About this exercise
Among the entries below, how many lines include "exceptions"? Give the number alone.

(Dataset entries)
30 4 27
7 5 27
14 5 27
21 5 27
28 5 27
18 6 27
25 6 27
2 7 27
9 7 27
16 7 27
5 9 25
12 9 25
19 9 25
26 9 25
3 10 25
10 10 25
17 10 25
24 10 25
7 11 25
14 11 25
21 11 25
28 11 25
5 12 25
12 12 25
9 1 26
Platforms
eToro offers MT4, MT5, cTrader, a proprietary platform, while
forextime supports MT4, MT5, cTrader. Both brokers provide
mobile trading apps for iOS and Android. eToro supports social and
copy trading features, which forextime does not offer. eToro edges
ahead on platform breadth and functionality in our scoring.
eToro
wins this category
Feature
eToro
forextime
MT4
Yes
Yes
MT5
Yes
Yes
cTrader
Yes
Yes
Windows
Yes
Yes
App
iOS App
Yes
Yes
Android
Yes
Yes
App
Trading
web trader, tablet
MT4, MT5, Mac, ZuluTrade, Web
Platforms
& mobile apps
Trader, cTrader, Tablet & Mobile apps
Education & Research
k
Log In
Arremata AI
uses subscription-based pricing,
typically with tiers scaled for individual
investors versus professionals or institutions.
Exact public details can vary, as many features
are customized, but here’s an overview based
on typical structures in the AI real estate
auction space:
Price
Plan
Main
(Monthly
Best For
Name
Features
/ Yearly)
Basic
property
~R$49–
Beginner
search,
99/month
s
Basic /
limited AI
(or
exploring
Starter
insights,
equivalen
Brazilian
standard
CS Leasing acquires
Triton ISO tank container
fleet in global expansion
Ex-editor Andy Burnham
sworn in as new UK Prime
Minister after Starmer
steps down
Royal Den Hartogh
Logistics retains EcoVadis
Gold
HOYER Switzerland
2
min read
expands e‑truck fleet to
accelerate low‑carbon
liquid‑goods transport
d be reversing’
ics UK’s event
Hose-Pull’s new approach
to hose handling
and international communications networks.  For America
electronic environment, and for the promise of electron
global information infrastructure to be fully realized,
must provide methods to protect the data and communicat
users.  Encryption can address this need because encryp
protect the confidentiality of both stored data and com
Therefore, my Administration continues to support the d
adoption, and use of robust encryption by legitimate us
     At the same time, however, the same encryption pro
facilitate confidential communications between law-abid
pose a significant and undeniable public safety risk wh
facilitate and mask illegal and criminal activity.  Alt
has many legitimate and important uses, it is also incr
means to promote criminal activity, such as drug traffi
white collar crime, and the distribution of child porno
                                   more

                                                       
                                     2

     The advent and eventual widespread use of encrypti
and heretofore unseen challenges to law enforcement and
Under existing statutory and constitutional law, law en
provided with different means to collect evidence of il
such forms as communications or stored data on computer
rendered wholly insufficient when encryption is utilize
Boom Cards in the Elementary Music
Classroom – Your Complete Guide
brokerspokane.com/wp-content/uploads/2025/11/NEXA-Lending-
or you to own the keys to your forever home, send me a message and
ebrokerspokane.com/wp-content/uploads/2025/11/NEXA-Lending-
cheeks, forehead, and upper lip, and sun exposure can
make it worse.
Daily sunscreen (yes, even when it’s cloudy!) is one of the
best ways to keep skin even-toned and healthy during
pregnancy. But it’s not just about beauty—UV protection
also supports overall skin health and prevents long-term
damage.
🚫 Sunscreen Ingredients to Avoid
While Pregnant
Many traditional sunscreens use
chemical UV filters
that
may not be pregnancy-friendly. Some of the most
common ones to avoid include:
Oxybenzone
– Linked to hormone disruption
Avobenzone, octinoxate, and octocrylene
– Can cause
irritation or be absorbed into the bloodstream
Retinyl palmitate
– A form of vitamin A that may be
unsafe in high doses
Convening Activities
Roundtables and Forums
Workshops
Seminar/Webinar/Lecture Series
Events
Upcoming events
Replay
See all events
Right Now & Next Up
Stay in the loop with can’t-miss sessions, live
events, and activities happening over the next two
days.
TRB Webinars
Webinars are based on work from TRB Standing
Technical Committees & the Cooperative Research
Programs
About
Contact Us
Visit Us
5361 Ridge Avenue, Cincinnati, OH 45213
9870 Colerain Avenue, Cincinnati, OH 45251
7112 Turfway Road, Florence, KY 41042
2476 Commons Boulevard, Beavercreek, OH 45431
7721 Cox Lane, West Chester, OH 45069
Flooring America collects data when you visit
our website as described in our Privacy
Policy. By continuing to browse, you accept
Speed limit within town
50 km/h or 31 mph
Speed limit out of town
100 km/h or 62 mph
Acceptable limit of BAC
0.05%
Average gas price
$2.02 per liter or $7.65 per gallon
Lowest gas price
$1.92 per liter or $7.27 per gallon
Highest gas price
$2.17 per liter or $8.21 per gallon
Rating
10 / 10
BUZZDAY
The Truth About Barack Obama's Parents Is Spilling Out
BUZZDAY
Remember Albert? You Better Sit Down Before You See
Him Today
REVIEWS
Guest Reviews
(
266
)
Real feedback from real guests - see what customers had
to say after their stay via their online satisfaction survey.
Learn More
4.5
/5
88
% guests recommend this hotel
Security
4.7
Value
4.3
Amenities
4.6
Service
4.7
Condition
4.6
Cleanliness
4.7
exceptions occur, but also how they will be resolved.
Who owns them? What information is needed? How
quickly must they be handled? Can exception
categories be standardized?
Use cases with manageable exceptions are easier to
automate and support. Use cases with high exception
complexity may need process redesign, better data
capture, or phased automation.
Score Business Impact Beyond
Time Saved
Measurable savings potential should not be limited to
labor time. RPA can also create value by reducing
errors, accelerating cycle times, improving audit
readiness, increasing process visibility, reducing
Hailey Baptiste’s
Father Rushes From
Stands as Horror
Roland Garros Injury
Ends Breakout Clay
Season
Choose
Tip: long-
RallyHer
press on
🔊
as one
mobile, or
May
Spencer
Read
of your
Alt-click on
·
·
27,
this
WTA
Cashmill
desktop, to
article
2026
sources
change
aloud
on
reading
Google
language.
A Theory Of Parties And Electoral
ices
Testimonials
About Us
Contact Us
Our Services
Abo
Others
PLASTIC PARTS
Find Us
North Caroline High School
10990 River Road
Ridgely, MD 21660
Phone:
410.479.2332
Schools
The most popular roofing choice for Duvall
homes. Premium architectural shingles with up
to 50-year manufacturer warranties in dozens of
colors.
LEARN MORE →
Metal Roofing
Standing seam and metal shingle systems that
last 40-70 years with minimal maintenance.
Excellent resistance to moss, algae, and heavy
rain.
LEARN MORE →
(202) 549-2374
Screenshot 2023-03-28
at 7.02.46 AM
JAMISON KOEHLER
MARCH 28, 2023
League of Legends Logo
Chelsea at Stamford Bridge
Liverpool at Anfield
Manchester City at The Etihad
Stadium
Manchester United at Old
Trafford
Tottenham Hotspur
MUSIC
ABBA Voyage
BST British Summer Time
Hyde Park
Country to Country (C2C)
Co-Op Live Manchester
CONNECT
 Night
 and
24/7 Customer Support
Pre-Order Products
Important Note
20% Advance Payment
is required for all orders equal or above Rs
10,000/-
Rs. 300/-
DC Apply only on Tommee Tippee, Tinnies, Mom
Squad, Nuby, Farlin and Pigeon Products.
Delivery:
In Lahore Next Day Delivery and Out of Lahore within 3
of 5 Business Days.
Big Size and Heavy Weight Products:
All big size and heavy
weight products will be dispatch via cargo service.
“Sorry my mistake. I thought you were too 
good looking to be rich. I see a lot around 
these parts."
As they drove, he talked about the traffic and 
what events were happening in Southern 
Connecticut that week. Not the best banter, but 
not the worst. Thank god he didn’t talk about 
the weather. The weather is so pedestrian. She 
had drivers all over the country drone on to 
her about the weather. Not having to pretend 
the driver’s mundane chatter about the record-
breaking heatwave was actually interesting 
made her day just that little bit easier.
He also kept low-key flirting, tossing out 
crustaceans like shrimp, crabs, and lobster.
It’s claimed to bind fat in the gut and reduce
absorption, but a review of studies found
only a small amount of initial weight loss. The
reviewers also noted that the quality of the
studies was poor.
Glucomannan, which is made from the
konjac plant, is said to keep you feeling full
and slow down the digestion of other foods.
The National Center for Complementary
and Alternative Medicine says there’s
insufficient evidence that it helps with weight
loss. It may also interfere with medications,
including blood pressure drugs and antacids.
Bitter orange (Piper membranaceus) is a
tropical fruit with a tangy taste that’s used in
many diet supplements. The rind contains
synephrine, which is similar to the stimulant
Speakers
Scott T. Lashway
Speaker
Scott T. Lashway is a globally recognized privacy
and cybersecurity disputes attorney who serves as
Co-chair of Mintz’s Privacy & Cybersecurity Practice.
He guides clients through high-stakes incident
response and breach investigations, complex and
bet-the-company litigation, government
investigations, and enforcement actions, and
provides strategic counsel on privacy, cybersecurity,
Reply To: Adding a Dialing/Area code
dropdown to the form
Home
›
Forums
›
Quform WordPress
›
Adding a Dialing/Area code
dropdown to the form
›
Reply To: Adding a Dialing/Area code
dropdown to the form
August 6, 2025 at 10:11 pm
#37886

Solution to this problem
2